> **Your assignment**:
For the entries below, the expected answer is the line with "Would you outline", the line with "Please trace around", and every line between them, exactly as written, and nothing more.

> **Input data**:
□ □ □

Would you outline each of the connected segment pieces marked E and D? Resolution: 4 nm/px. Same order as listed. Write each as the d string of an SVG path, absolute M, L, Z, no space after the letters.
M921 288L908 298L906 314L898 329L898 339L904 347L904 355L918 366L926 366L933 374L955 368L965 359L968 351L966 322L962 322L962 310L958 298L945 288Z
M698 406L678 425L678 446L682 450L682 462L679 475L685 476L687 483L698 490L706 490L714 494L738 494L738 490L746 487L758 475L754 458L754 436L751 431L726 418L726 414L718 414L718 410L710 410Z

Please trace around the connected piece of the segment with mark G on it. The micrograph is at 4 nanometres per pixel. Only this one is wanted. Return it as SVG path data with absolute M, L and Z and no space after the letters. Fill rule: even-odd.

□ □ □

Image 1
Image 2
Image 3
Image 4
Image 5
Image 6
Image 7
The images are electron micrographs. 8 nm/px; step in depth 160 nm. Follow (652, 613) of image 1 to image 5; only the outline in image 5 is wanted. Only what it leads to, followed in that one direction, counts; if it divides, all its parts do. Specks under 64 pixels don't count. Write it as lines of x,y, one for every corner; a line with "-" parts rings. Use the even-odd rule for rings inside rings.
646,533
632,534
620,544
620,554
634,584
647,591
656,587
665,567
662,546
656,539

□ □ □

> **Your solution**:
Would you outline each of the connected segment pieces marked E and D? Resolution: 4 nm/px. Same order as listed. Write each as the d string of an SVG path, absolute M, L, Z, no space after the letters.
M921 288L908 298L906 314L898 329L898 339L904 347L904 355L918 366L926 366L933 374L955 368L965 359L968 351L966 322L962 322L962 310L958 298L945 288Z
M698 406L678 425L678 446L682 450L682 462L679 475L685 476L687 483L698 490L706 490L714 494L738 494L738 490L746 487L758 475L754 458L754 436L751 431L726 418L726 414L718 414L718 410L710 410Z

Please trace around the connected piece of the segment with mark G on it. The micrograph is at 4 nanometres per pixel. Only this one is wanted. Return it as SVG path data with absolute M, L and Z and no space after the letters. Fill rule: even-odd.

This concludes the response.